Stakeholders from City of Johannesburg Region C vowed to help the government in the fight against Gender Based Violence (GBV) on 31 October when Government Communication Information System (GCSI) brought together government representatives and stakeholders from Cosmo City, Diepsloot and Zandspruit to discuss social problems in their communities. Gender Based Violence affects the physical, spiritual and social well-being of the people, stakeholders said during the meeting.
“Domestic violence seems to be ever increasing in our communities,” said Mthethuvumile Gqongo, a community development worker from the Department of Cooperative Governance and Traditional Affairs (COGTA). “We are going to support any government initiative to fight against Gender Based Violence. We need to develop communities where men are not abusive to their families.”

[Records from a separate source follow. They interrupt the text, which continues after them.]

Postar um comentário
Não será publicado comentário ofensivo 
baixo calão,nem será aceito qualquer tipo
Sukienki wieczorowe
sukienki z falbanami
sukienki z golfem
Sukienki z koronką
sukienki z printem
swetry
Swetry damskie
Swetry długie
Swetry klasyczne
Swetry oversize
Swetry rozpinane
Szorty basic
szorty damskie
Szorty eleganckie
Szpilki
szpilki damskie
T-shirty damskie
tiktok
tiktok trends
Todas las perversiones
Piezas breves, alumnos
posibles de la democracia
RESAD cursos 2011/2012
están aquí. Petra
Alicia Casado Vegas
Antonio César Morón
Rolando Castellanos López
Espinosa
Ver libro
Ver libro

Unemployment is one of the factors leading to the rise of GBV, Gqongo added.
“I think we can help fighting against GBV by creating jobs to the community members,” he said. “Men who are not working tend to be more frustrated, which makes them likely to become violent to their wives. So by creating more jobs, we can help government tackle these social problems,” Gqongo said.
Violence against Women has been labeled a serious problem in South Africa. Awful stories of intimate partner violence have been highlighted in the media since #MenAreTrash went viral. According to government reports, death of women due to GBV is on the rise in South Africa. Statistics show that the murder rate for women rose drastically by 117% since 2015.

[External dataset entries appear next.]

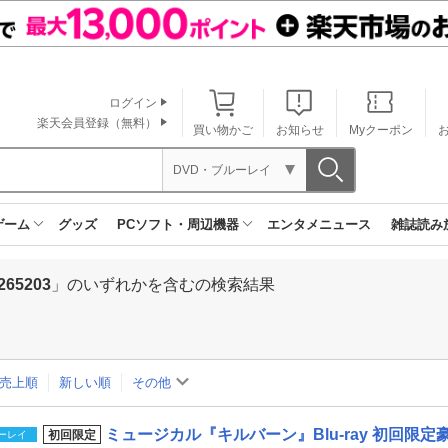
ログイン
楽天会員登録（無料）
買い物かご
お知らせ
Myクーポン
DVD・ブルーレイ
ゲーム
グッズ
PCソフト・周辺機器
エンタメニュース
雑誌読み
265203
」のいずれかを含むの検索結果
売上順
新しい順
その他
ミュージカル『キルバーン』Blu-ray 初回限定豪華
初回限定
ーレイ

Most domestic violent activities are caused by relationships for personal gains,StephinahBoshielo of Cosmo City Women’s Forum said.
“I think the mixture of different backgrounds we have in our country has led to some destructive relationships,” said Boshielo. “Some people come into South Africa targeting to get citizenships through marriages. When they get that citizenship, violence erupts because that relationship was just for personal gains. However, not every foreigner does that.”
GCSI Regional Communications Coordinator PakengMatsese said the aim of the meeting was to create awareness about gender based violence.
“Our aim is to have different stakeholders discussing a possible way forward to stop GBV,” he said.